> [To do]: Write out the roleplay thread below word for word, everything from "OOC: Leprechaun Con" down to "Girl (May 8, 2005)".

> [Extracted text]:
Spots vs DC 15- Longhorn 9, Karma 18, Aztec 15.  Longhorn prone when hit force field, move action to stand.  

*Courtyard (Carbon, Phoenix, Leprechaun, Whisper):*
Lindsey barely backs away tears barely suppressed.  She leans down and holds Steve’s hand.

Whoosh!

Super-heated air rolls back from the burst of fire that covers Phoenix.  Carbon’s Brandon face lifts off of the ground and soars up into the air as Brandon the original gently lays a hand on Leprechaun’s chest.

OOC: Leprechaun Con (+8 from healing) check vs DC 20 is 16 fails.  HP spent is 21. Succeeds. Leprechaun is Unconcious.
A somewhat surprised Phoenix finds himself wrapped in the arms of Lindsey.  Her tears fall down and boil off his suit like rain onto an Arizona street.

_Thank You, Thank You, Thank You._ 

A kiss on your cheek and a sense of joy and gratitude that defies words wash over Brandon as he unthinkingly returns Whisper’s hug.


----------



## Super Girl (May 8, 2005)

"What the hell is this, I thought this was suppoused to be our base, how come the bad gus get all the cool toys?" Lucy exclaims, giving a crooked grin.  "We'd better go around, try another way or something."  She'll sprint back the way they had come, and take a different turn that will lead along a parellel hallway, or to a door that leads to outside.

OOC:Continuing sprint.


----------



## Keia (May 8, 2005)

*Phoenix [Brandon Laine] HP: 4/4, 0S / 0L Armor +8*




			
				Lindsay(Whisper) said:
			
		

> _Thank You, Thank You, Thank You._
> A kiss on your cheek and a sense of joy and gratitude that defies words wash over Brandon as he unthinkingly returns Whisper’s hug.



Brandon blushed, somewhat embarassed at the gratitude.  He felt warmth, a different warmth than he has had to endure since that eventful day.  He returned the hug with gratitude of his own before his concern for her safety got the better of him.  Brandon gently pulled away, his flaming eyes unable to reveal emotions that played through his mind.

_'You are welcome, Lindsay.  I'll always help if I am able,'_ Brandon replied in thought.  Continuing in voice, *"Steve and you have been through a lot the last few seconds.  I don't want to wake him just yet if I don't have to.  Can you watch over him while I help out with the others?"* 

Brandon glanced around as he spoke, looking for trouble, making certain that this wasn't a diversion.

> [Data supplied]:

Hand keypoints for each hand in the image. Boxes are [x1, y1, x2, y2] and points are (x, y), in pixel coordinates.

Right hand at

==

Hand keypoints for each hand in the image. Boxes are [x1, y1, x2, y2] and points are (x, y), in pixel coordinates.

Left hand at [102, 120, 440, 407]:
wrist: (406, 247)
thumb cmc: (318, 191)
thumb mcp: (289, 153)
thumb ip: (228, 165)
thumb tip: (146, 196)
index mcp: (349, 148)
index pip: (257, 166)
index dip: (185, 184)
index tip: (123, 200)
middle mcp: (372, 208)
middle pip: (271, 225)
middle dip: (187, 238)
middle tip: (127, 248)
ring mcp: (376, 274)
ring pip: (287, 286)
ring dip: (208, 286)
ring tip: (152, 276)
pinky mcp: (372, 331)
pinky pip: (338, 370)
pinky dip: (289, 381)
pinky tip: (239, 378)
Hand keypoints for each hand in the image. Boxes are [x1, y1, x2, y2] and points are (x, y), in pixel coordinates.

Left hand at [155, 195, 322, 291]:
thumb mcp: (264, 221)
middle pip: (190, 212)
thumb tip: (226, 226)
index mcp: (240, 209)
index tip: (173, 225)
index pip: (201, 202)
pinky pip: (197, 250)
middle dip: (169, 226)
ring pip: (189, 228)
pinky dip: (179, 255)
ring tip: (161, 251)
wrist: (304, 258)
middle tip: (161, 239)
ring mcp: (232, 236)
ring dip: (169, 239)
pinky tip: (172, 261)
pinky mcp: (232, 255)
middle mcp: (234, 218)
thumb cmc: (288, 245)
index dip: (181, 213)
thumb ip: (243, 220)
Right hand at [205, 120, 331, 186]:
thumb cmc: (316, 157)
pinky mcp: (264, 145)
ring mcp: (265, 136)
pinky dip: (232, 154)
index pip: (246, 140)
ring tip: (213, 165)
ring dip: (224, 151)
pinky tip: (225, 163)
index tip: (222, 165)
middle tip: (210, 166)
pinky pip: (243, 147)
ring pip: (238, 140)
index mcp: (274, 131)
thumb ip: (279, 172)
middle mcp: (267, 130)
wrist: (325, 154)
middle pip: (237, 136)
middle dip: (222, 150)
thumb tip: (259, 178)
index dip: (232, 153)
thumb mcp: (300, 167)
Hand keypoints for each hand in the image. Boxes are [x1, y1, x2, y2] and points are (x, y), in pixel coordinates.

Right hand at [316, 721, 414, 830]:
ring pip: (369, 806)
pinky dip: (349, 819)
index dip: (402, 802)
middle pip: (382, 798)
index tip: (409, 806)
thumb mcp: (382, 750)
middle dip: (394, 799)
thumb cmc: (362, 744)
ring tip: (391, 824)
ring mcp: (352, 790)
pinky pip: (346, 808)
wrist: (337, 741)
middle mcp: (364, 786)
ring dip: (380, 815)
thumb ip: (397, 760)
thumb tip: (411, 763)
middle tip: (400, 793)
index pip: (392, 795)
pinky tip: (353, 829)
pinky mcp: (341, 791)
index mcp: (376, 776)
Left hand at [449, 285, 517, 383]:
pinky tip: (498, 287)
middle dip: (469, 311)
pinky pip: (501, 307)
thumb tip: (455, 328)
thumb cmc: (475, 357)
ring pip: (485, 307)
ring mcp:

* * *

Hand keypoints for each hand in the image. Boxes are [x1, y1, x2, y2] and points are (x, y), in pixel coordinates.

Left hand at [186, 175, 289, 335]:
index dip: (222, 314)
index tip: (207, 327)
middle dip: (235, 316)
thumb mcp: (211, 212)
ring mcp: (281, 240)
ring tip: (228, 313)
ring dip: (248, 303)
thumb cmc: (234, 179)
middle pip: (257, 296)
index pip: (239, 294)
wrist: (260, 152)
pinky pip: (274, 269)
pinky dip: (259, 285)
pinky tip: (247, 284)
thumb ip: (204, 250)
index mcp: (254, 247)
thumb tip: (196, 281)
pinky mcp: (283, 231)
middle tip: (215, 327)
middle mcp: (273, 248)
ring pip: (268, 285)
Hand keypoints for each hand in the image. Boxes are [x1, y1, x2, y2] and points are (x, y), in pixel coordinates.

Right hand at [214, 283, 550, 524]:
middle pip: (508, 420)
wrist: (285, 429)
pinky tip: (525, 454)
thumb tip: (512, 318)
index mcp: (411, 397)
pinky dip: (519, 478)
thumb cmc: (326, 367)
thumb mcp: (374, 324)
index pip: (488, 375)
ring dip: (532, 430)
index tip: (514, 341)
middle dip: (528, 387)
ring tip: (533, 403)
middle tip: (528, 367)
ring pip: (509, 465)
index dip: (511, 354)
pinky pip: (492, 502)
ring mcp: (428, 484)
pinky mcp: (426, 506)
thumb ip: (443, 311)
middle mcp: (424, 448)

> [Answer for the task]:
OOC: Leprechaun Con (+8 from healing) check vs DC 20 is 16 fails.  HP spent is 21. Succeeds. Leprechaun is Unconcious.
A somewhat surprised Phoenix finds himself wrapped in the arms of Lindsey.  Her tears fall down and boil off his suit like rain onto an Arizona street.

_Thank You, Thank You, Thank You._ 

A kiss on your cheek and a sense of joy and gratitude that defies words wash over Brandon as he unthinkingly returns Whisper’s hug.


----------



## Super Girl (May 8, 2005)